Transcribed page contents:

=== Begin Enclosure ===

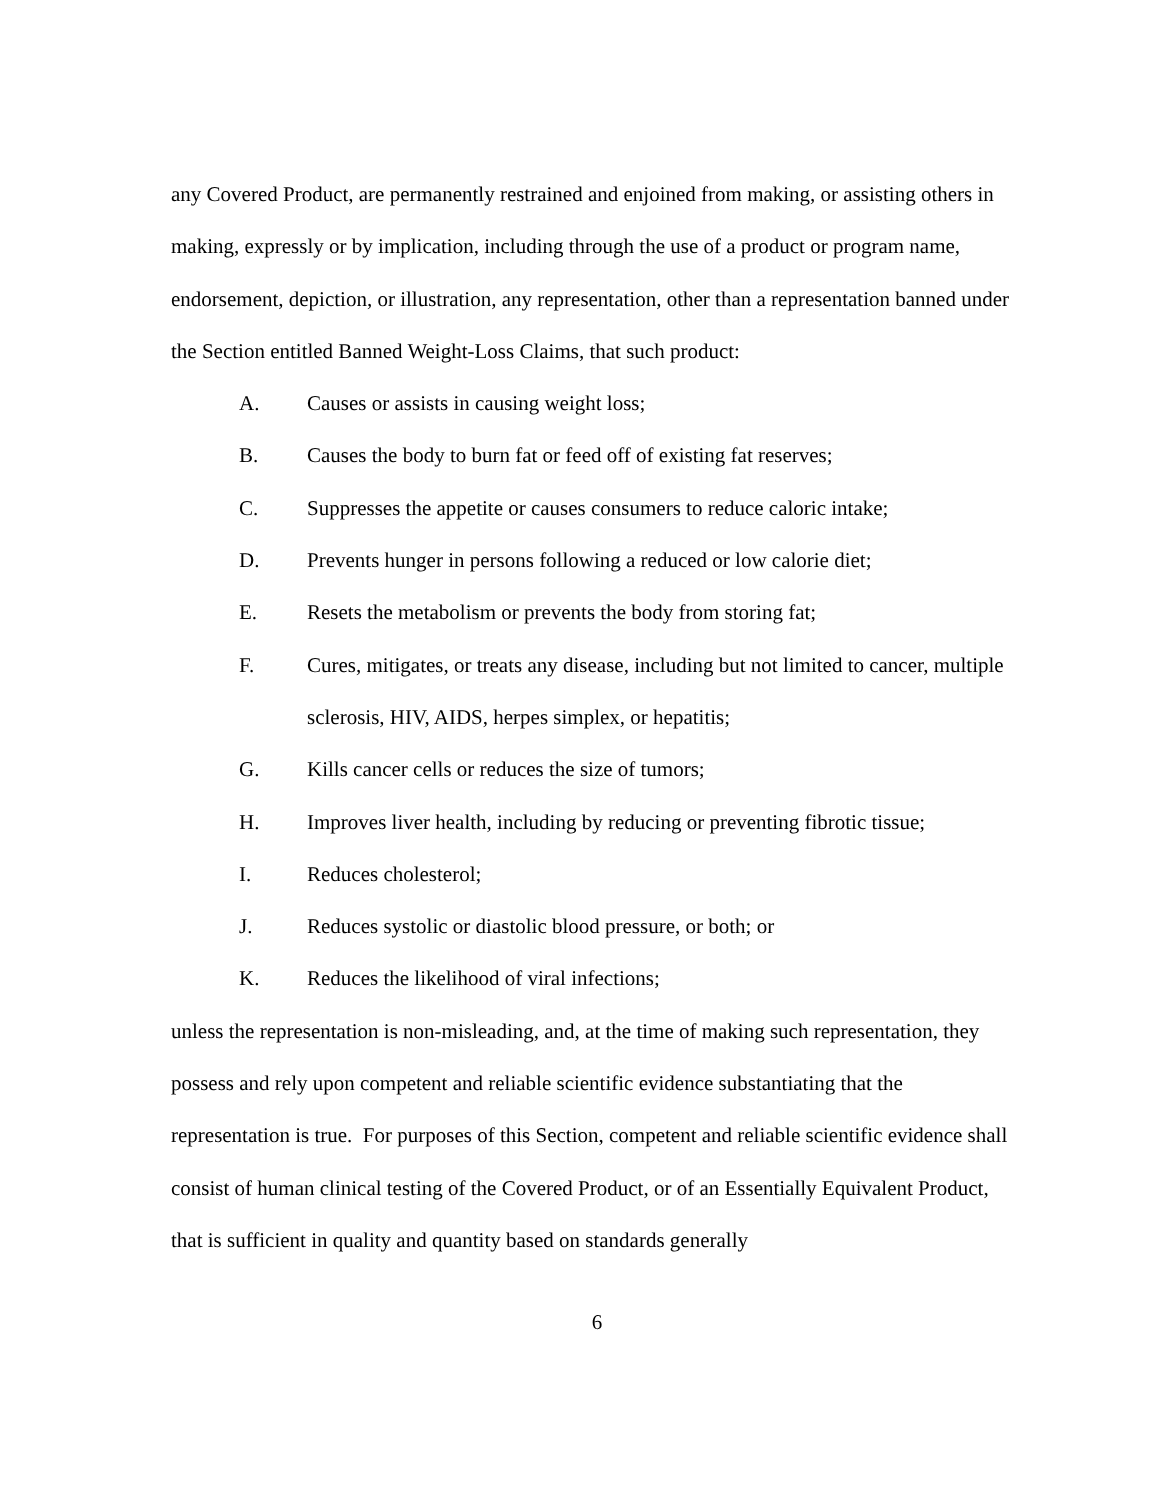any Covered Product, are permanently restrained and enjoined from making, or assisting others in making, expressly or by implication, including through the use of a product or program name, endorsement, depiction, or illustration, any representation, other than a representation banned under the Section entitled Banned Weight-Loss Claims, that such product:
A. Causes or assists in causing weight loss;
B. Causes the body to burn fat or feed off of existing fat reserves;
C. Suppresses the appetite or causes consumers to reduce caloric intake;
D. Prevents hunger in persons following a reduced or low calorie diet;
E. Resets the metabolism or prevents the body from storing fat;
F. Cures, mitigates, or treats any disease, including but not limited to cancer, multiple sclerosis, HIV, AIDS, herpes simplex, or hepatitis;
G. Kills cancer cells or reduces the size of tumors;
H. Improves liver health, including by reducing or preventing fibrotic tissue;
I. Reduces cholesterol;
J. Reduces systolic or diastolic blood pressure, or both; or
K. Reduces the likelihood of viral infections;
unless the representation is non-misleading, and, at the time of making such representation, they possess and rely upon competent and reliable scientific evidence substantiating that the representation is true. For purposes of this Section, competent and reliable scientific evidence shall consist of human clinical testing of the Covered Product, or of an Essentially Equivalent Product, that is sufficient in quality and quantity based on standards generally
6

=== End Enclosure ===

Copy the stretch of the records above that runs from the line with "D. Prevents hunger" through the line with "G. Kills cancer". Both end lines belong in the copy, and nothing else does.

D. Prevents hunger in persons following a reduced or low calorie diet;
E. Resets the metabolism or prevents the body from storing fat;
F. Cures, mitigates, or treats any disease, including but not limited to cancer, multiple sclerosis, HIV, AIDS, herpes simplex, or hepatitis;
G. Kills cancer cells or reduces the size of tumors;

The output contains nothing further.